# How old was/is your oldest Betta - what's the longest you've had one last?



## 9 Bettas (Nov 22, 2009)

I was in my local aquarium store today and as per usual people were trying to tell me that Bettas only last for 2 years. I'm sure my longest lasting were 5 and 4 years - its unusual for me to not have them seem to last a long time.

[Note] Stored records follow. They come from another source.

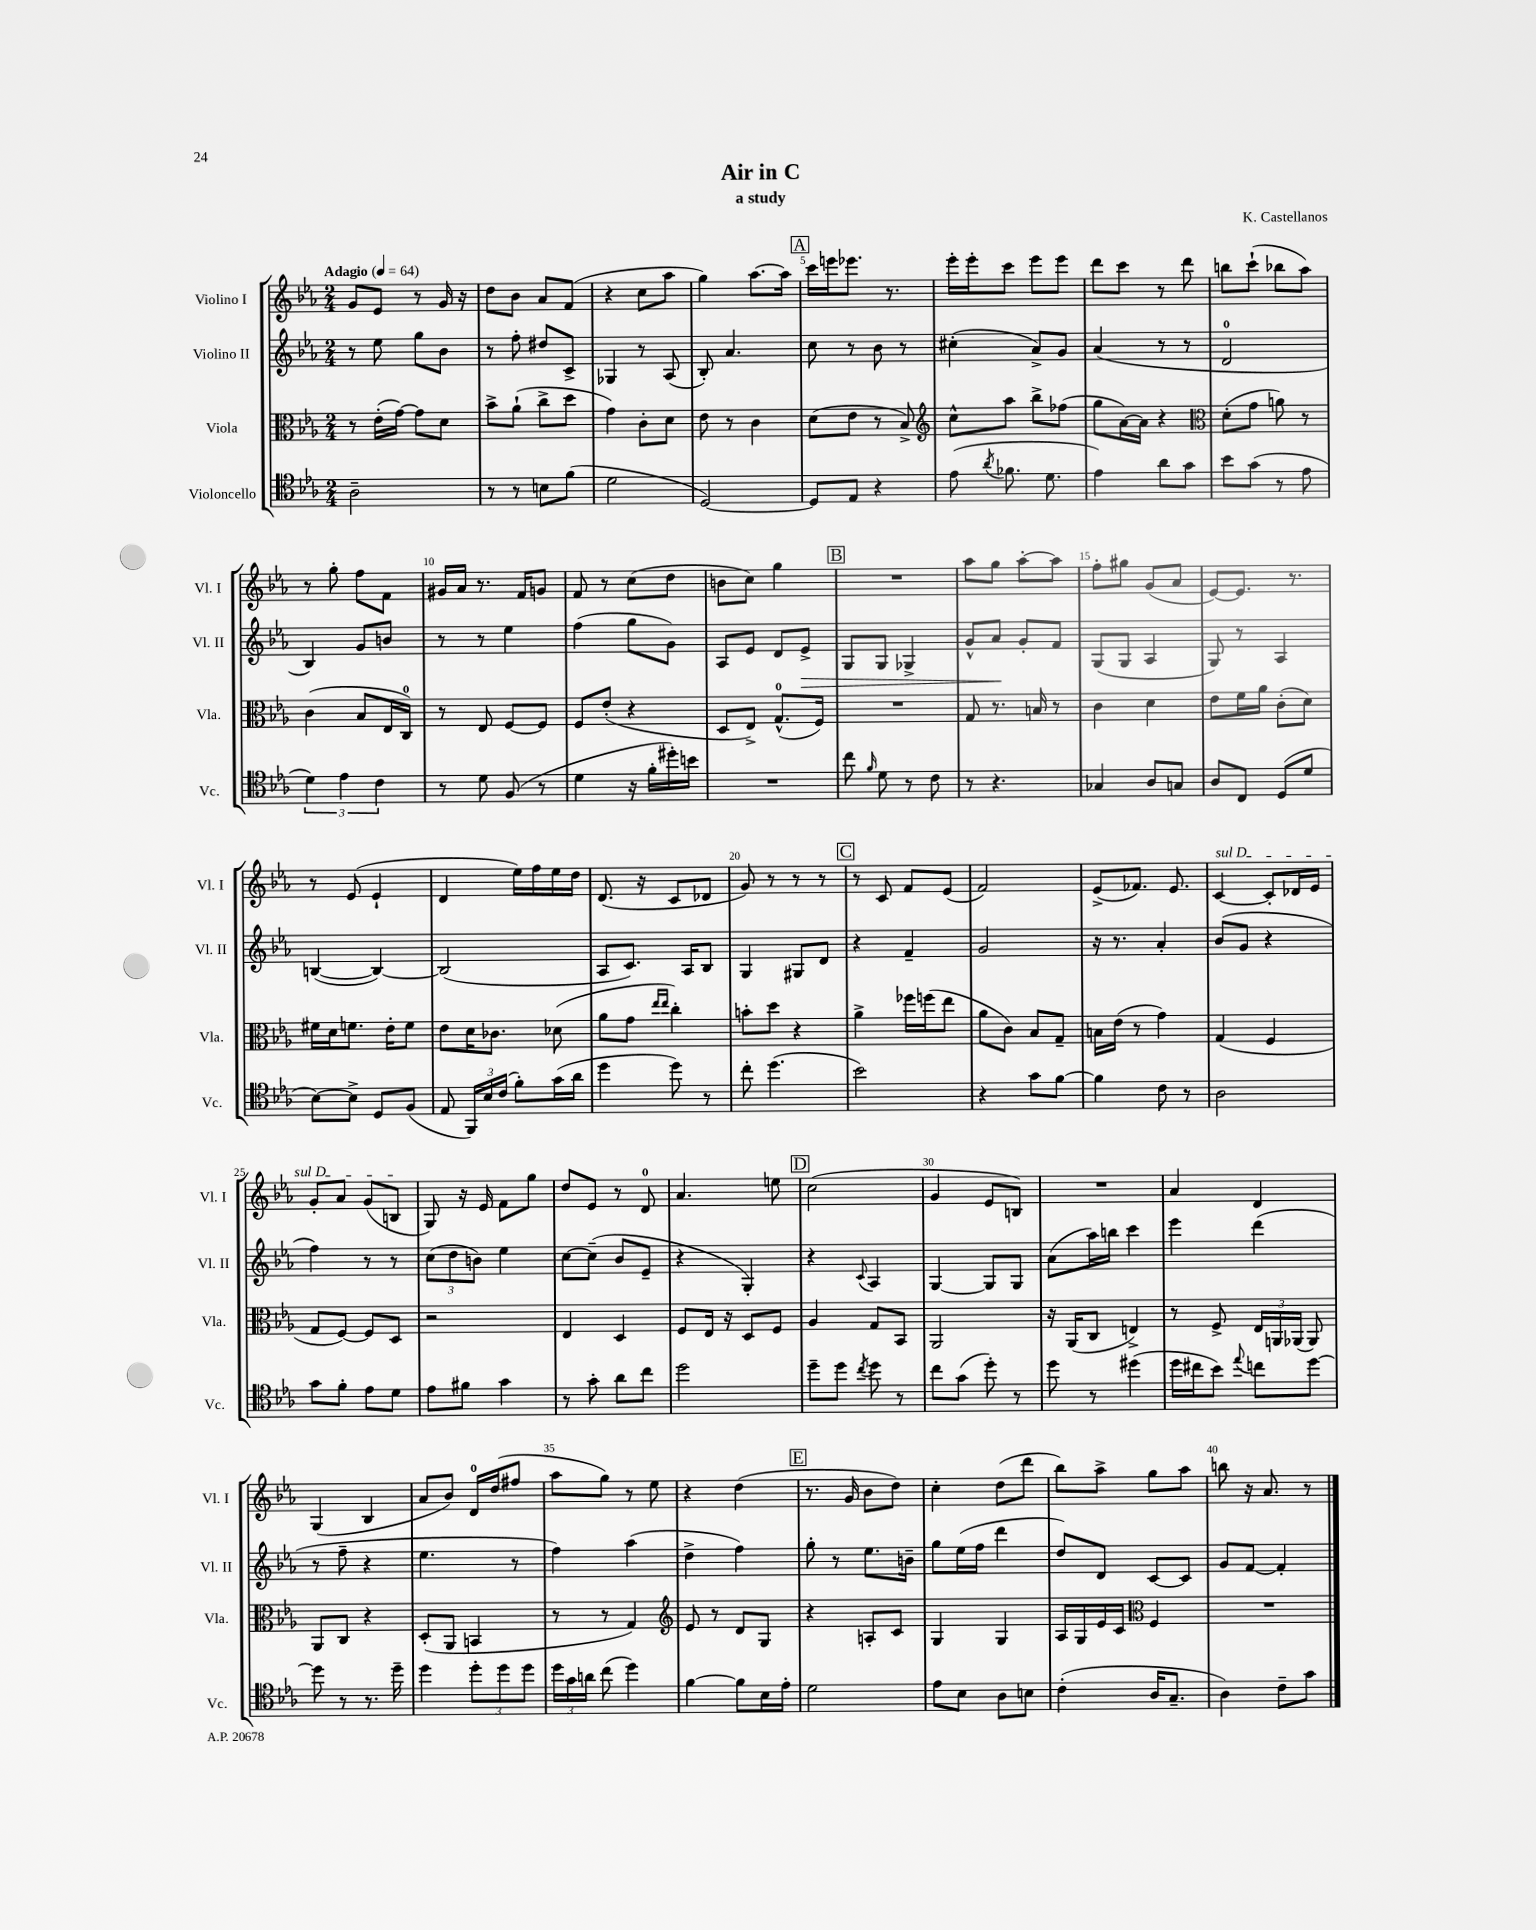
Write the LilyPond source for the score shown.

\header { title = "Air in C" composer = "K. Castellanos" subtitle = "a study" }
<<
\new StaffGroup <<
\new Staff = "s0" \with { instrumentName = "Violino I" shortInstrumentName = "Vl. I" } {
    \clef treble \key ees \major \numericTimeSignature \time 2/4 \tempo "Adagio" 4 = 64
    \autoBeamOff g'8[ ees'8] r8 g'16 r16 |
    d''8[ bes'8] aes'8[ f'8]( |
    r4 c''8[ aes''8] |
    g''4) aes''8.[~ aes''16] |
    \mark \markup { \box "A" } c'''16[ e'''16 ees'''8.] r8. |
    ees'''16[-. ees'''16-. c'''8] ees'''8[ ees'''8] |
    d'''8[ c'''8] r8 d'''8 |
    b''8[ c'''8]-!( bes''8[ aes''8]) |
    r8 g''8-. f''8[ f'8] |
    gis'16[ aes'16] r8. f'16[ g'8] |
    f'8 r8 c''8[( d''8] |
    b'8[ c''8]) g''4 |
    \mark \markup { \box "B" } R2 |
    aes''8[ g''8] aes''8[~-. aes''8] |
    f''8[-. gis''8] g'8[( aes'8] |
    ees'8[~) ees'8.] r8. |
    r8 ees'8( ees'4-! |
    d'4 ees''16[) f''16 ees''16 d''16] |
    d'8.( r16 c'8[ des'8] |
    g'8) r8 r8 r8 |
    \mark \markup { \box "C" } r8 c'8 f'8[ ees'8]( |
    f'2) |
    ees'8[->( fes'8.]) ees'8. |
    \once \override TextSpanner.bound-details.left.text = \markup { \italic "sul D" } c'4~\startTextSpan c'8[-. des'16 ees'16] |
    g'8[-. aes'8] g'8[( b8]\stopTextSpan |
    g8) r16 ees'16 f'8[ g''8] |
    d''8[ ees'8] r8 d'8-0 |
    aes'4. e''8 |
    \mark \markup { \box "D" } c''2( |
    g'4 ees'8[ b8]) |
    R2 |
    aes'4 d'4 |
    g4( bes4 |
    aes'8[ bes'8]) d'16[-0 d''16( fis''8] |
    aes''8[ g''8]) r8 ees''8 |
    r4 d''4( |
    \mark \markup { \box "E" } r8. g'16 bes'8[ d''8]) |
    c''4-. d''8[( d'''8] |
    bes''8[) aes''8]-> g''8[ aes''8] |
    b''8 r16 aes'8. r8 \bar "|." |
}
\new Staff = "s1" \with { instrumentName = "Violino II" shortInstrumentName = "Vl. II" } {
    \clef treble \key ees \major \numericTimeSignature \time 2/4
    \autoBeamOff r8 ees''8 g''8[ bes'8] |
    r8 f''8-. dis''8[ c'8]-> |
    ges4 r8 aes8( |
    bes8-.) aes'4. |
    \mark \markup { \box "A" } c''8 r8 bes'8 r8 |
    cis''4-.( aes'8[->) g'8] |
    aes'4( r8 r8 |
    d'2-0 |
    bes4) g'8[ b'8] |
    r8 r8 ees''4 |
    f''4( g''8[ g'8]) |
    aes8[ ees'8] d'8[ ees'8]->\> |
    \mark \markup { \box "B" } g8[ g8] ges4-> |
    g'8[-^ aes'8]\! g'8[-. f'8] |
    g8[( g8] aes4 |
    g8) r8 aes4 |
    b4~( b4~) |
    b2( |
    aes8[ c'8.]) aes16[ bes8] |
    g4 gis8[ d'8] |
    \mark \markup { \box "C" } r4 f'4-- |
    g'2 |
    r16 r8. aes'4-. |
    bes'8[( g'8] r4 |
    f''4) r8 r8 |
    \tuplet 3/2 { c''8[( d''8 b'8]) } ees''4 |
    c''8[~ c''8]--( bes'8[ ees'8]-- |
    r4 g4-.) |
    \mark \markup { \box "D" } r4 \appoggiatura { c'8 } aes4 |
    g4~ g8[ g8] |
    aes'8[( aes''16) b''16] c'''4 |
    ees'''4 d'''4( |
    r8 f''8-- r4 |
    ees''4. r8 |
    f''4) aes''4( |
    d''4-> f''4) |
    \mark \markup { \box "E" } g''8-. r8 ees''8.[ b'16]-- |
    g''8[ ees''16( f''16] d'''4 |
    d''8[) d'8] c'8[~ c'8] |
    g'8[ f'8]~ f'4-. \bar "|." |
}
\new Staff = "s2" \with { instrumentName = "Viola" shortInstrumentName = "Vla." } {
    \clef alto \key ees \major \numericTimeSignature \time 2/4
    \autoBeamOff r8 ees'16[-.( g'16]~) g'8[ d'8] |
    bes'8[-> aes'8]-!( c''8[-> d''8] |
    g'4) c'8[-. d'8] |
    ees'8 r8 c'4 |
    \mark \markup { \box "A" } d'8[( ees'8] r8 bes8->) |
    \clef treble c''8[-^ aes''8] bes''8[-> fes''8]( |
    g''8[ aes'16~) aes'16] r4 |
    \clef alto d'8[-.( g'8] a'8) r8 |
    c'4( bes8[ ees16 c16]-0) |
    r8 ees8 f8[~ f8] |
    f8[ ees'8]-.( r4 |
    d8[ ees8]->) g8.[-0-^( f16]) |
    \mark \markup { \box "B" } R2 |
    g8 r8. b16 r8 |
    c'4 d'4 |
    ees'8[ f'16 aes'16] c'8[-.( d'8]) |
    fis'16[ d'16 f'8.] ees'16[-. f'8] |
    ees'8[ d'16 ces'8.] des'8( |
    aes'8[ g'8] \grace { ees''16[ ees''16] } c''4-.) |
    b'8[-. d''8] r4 |
    \mark \markup { \box "C" } aes'4-> fes''16[ f''16( ees''8] |
    aes'8[ c'8]) bes8[ g8]-- |
    b16[ ees'16]( r8 g'4) |
    g4( f4 |
    g8[ f8]~) f8[ d8] |
    r2 |
    ees4 d4 |
    f8[ ees16] r16 d8[ f8] |
    \mark \markup { \box "D" } aes4 g8[ bes,8] |
    aes,2 |
    r16 aes,16[( c8] e4->) |
    r8 f8-> \tuplet 3/2 { ees16[ a,16 aes,16]( } aes,8) |
    aes,8[ c8] r4 |
    d8[-.( aes,8] b,4 |
    r8 r8 g4) |
    \clef treble ees'8 r8 d'8[ g8] |
    \mark \markup { \box "E" } r4 a8[-. c'8] |
    g4 g4 |
    aes16[ g16 ees'16 c'16] \clef alto f4 |
    R2 \bar "|." |
}
\new Staff = "s3" \with { instrumentName = "Violoncello" shortInstrumentName = "Vc." } {
    \clef tenor \key ees \major \numericTimeSignature \time 2/4
    \autoBeamOff aes2-- |
    r8 r8 b8[ f'8]( |
    d'2 |
    d2~) |
    \mark \markup { \box "A" } d8[ ees8] r4 |
    ees'8( \acciaccatura { aes'8 } fes'8. d'8. |
    ees'4) aes'8[ g'8] |
    bes'8[ g'8]( r8 ees'8 |
    \tuplet 3/2 { d'4) ees'4 c'4 } |
    r8 d'8 f8( r8 |
    d'4 r16 f'16[-. dis''16-.) b'16] |
    R2 |
    \mark \markup { \box "B" } c''8 \grace { f'16 } d'8 r8 c'8 |
    r8 r4. |
    ges4 aes8[ g8] |
    aes8[ c8] d8[( d'8] |
    bes8[~) bes8]-> d8[ f8]( |
    ees8 \tuplet 3/2 { f,16[) bes16 c'16]( } f'8[-.) g'16( aes'16] |
    d''4 d''8) r8 |
    c''8-. d''4.( |
    \mark \markup { \box "C" } bes'2) |
    r4 g'8[ f'8]~ |
    f'4 c'8 r8 |
    aes2 |
    g'8[ f'8]-. ees'8[ d'8] |
    ees'8[ fis'8] g'4 |
    r8 g'8-. aes'8[ c''8] |
    d''2 |
    \mark \markup { \box "D" } d''8[-- d''8] \acciaccatura { c''8 } d''8 r8 |
    c''8[ g'8]( d''8-.) r8 |
    d''8 r8 dis''4( |
    d''16[ cis''16 bes'8]) \appoggiatura { ees''8 } c''8[ d''8]~ |
    d''8 r8 r8. d''16-- |
    d''4 \tuplet 3/2 { d''8[-. d''8 d''8] } |
    \tuplet 3/2 { d''16[ g'16 a'16] } c''8( d''4) |
    f'4~ f'8[ bes16 ees'16]-. |
    \mark \markup { \box "E" } d'2 |
    ees'8[ bes8] aes8[ b8] |
    c'4-.( aes16[ g8.]-- |
    aes4) c'8[-- g'8] \bar "|." |
}
>>
>>
\layout { \context { \Score \override BarNumber.break-visibility = ##(#f #t #t) barNumberVisibility = #(every-nth-bar-number-visible 5) } }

Are my fish unusual or do some of you have very long lived bettas too?


----------



## bloo97 (Mar 6, 2010)

It varies. Sometimes I'll get a betta that lives for 4 years! (RIP Bloo)
But others only live for 2. (RIP Cosmo)


----------



## nochoramet (Oct 2, 2009)

I had one that lived for 3 years, but I was little and didn't take care of him well. My fish Fishy was adopted from another member on this forum and he has been with her a while! Plus he looks like he's a little older than your usual petshop guys


----------



## 1fish2fish (Sep 10, 2009)

My guy Fish, who recently passed, lived with me for 4 years and I think he was older than most of the other fish from the Pet store.

My oldest living fish now I guess would be Freddie Mercury. I got him a year ago almost to the day.


----------



## Jupiter (Aug 30, 2009)

I've been keeping bettas for less than a year, but my first betta is still alive! Or at least, I hope she is...she's under my sister's care atm.


----------



## Greynova27 (Feb 4, 2010)

Longest has probably been 3 years (that was a long time ago.. I LOVE YOU Bubbles!) the shortest was one I didn't even get to name and it was a couple weeks later (internal thing I presume)... And my current ones are pretty well. My oldest is a year old right now, my oldest died a couple weeks ago from Dropsy  And he was 2...


----------



## vaygirl (Sep 10, 2009)

Tango's my first betta and I'm pretty sure he was a lil guy when I got him. I've had him a year and three months now. He's not my first fish though, I used to keep fancy guppies and goldfish many, many years ago.


----------



## zippy88 (May 8, 2010)

I had my first betta (Nebula) for nearly 3.5 years in a .25 gal little cup thing - before I knew better! He survived being knocked over by cats at east five times. Very hearty fish, bettas.


----------



## Kim (Apr 30, 2008)

My oldest is probably Prof. Lupin, who I rescued from a teacher a year and a half ago. I know that the teacher had him for around 6 months, and he was probably between 3-6 months old when she got him. So, that makes him almost 2 and a half now  I see no signs of him kicking the bucket anytime soon! The last betta I bought was around 8 months ago and most of the others are were bought before prof. lupin so that makes them almost 2 years old as well. I forsee these guys being with me a long time which is why I definitely can't get any more now!


----------



## Jayy (Dec 23, 2009)

my oldest betta was Sam my red veiltail he lived for 3 years i think


----------



## Betta Slave (Dec 8, 2009)

My oldest guy was Darwin, who lived for five years.


----------



## Kaisa (Jan 9, 2009)

i've never had a betta die on me yet (knock on wood) 

Sparkie- 4 years
Zeus- 1.5 years
Blaze- 1 year
Kush- 1 year

then the other 3 I have I just got a few weeks ago


----------



## Cloelia (Apr 27, 2010)

I've only had 2, my first one lived about 2.5 years, but he probably would have lasted longer, I made a mistake, leaving him in our kitchen over Christmas (we heat our house with coal-I know, I live in the middle of nowhere- and it gets really cold at night downstairs) instead of putting him in my room. He got too cold and died. 

My friend, who is just in love with fish and has been keeping bettas all her life (and she's in grad school for marine conservation) has had a few fish that have lived about 4-5 years, but she says that 2-3 years is all you should expect (though we can always hope for more!), even in good conditions.


----------



## mysquishy (Mar 12, 2010)

I think the longest I had a betta was my very first one that I had when I was about 16 and he lived 2.5-3 years. His name was Marley and I miss him.


----------